All you need: http://mxtoolbox.com/blacklists.aspx


----------



## ICPH (Mar 14, 2016)

SaadIsmail said:


> All you need: http://mxtoolbox.com/blacklists.aspx



thx, its indeed good, but i would like to check around 15 IPs and im unable to fetch results from Linux command Line using wget, curl, lynx. Even i use URL equiped with IP (the one seen on results page), It shows the page without results. Please any more ideas where i can extract status via Linux command?


----------



## Jive (Mar 26, 2016)

ICPH said:


> thx, its indeed good, but i would like to check around 15 IPs and im unable to fetch results from Linux command Line using wget, curl, lynx. Even i use URL equiped with IP (the one seen on results page), It shows the page without results.
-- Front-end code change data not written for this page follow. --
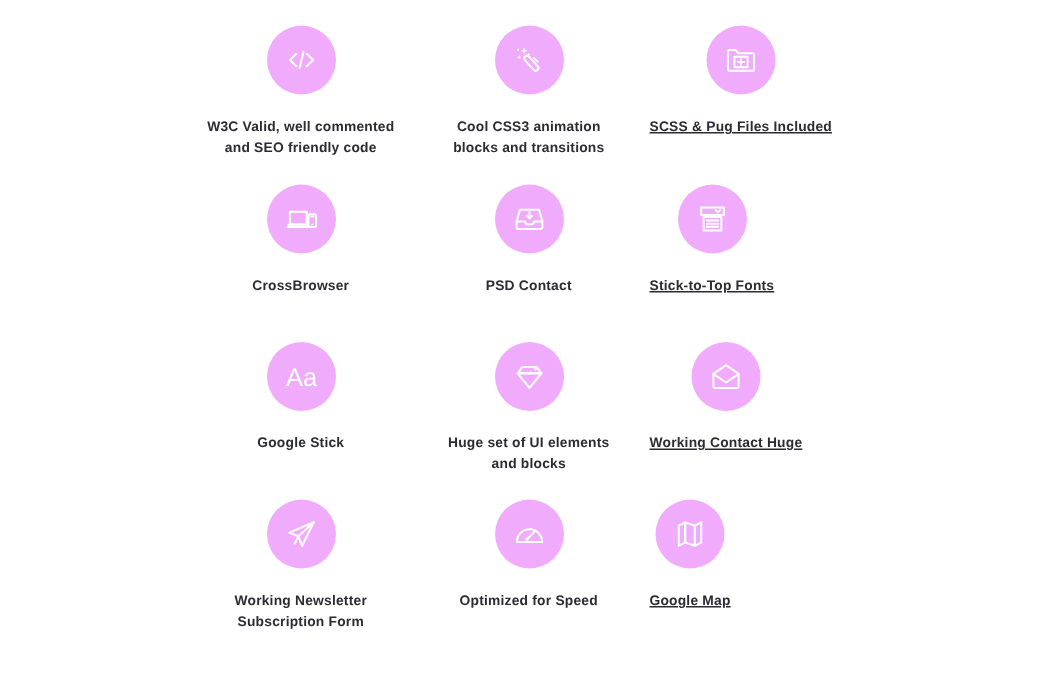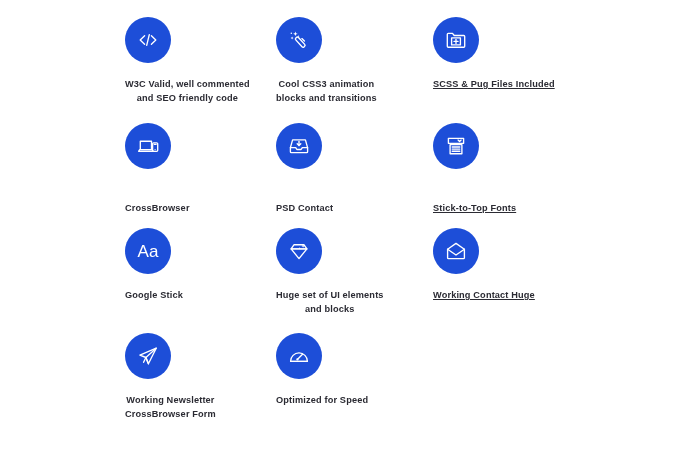"W3C Valid, well commented" .feature-item { align-items: flex-start -> center }
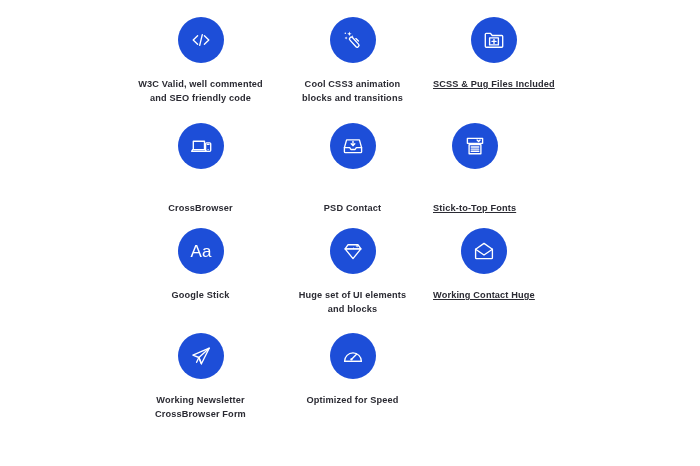"CrossBrowser" .r2 { gap: 18px -> none }
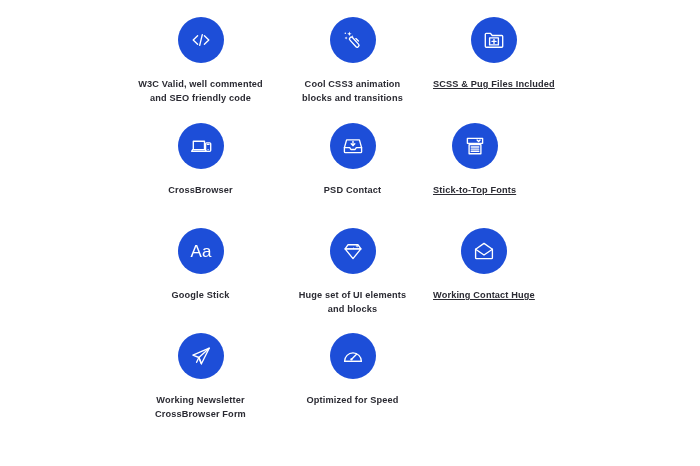"Aa" .icon-circle { background: #1d4ed8 -> #f0abfc }
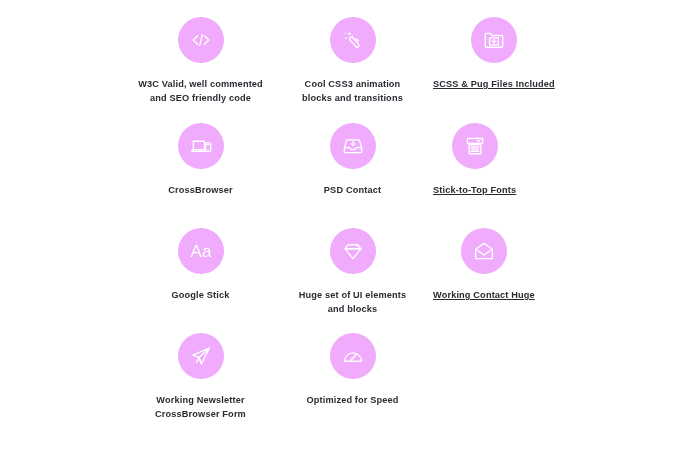"Working Newsletter" div.feature-label { text: CrossBrowser -> Subscription }
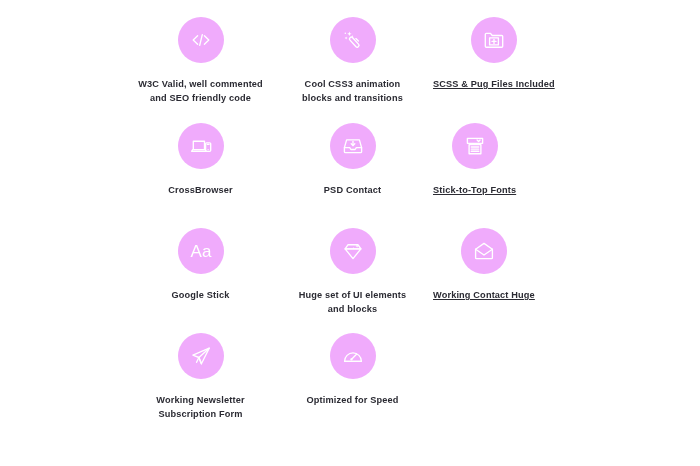"Google Map" div.feature-item { html: none -> <div> <div> <svg> <path></path> <path></path> <path></path> </svg> </div> <div>Google Map</div> </div> }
Please any more ideas where i can extract status via Linux command?



You could probably script something that works similarly to mx toolbox and is command line friendly. Give the script a list of the IP addresses you care about, loop through and use the _dig_ command do a DNS lookup for each of the major DNSBLs from mx toolbox.


I'm most of the way through building and android app that does this and some other stuff to monitor a few machines I look after - the implementation wasn't too hard. It would be cool if you could make it a cron job and have it email you results/run it at will from the command line though.


There is a shell script at the link below that does most of the hard work, all you'd need to do is add the ability to loop through a list of IP addresses, and maybe have it only output blacklists that it finds the IP address listed in  (ie no output means all is well, and cron won't send you an email about it)


http://daemonforums.org/showthread.php?t=302


-- Edit: I added looping to the mentioned script and put it on github. If anyone has any suggestions on how to better achieve this let me know/send a PR 


https://github.com/texh/bash-dnsbl-check


----------



## kunnu (Apr 4, 2016)

Subscribe to most of anti-spam network sites who will notify you like Spamcop type site. Other option is monitor your mail server and use anti-spam tool to detect spamming. There is many options are available for control panel like cPanel, DirectAdmin, SiteWorx, etc.


----------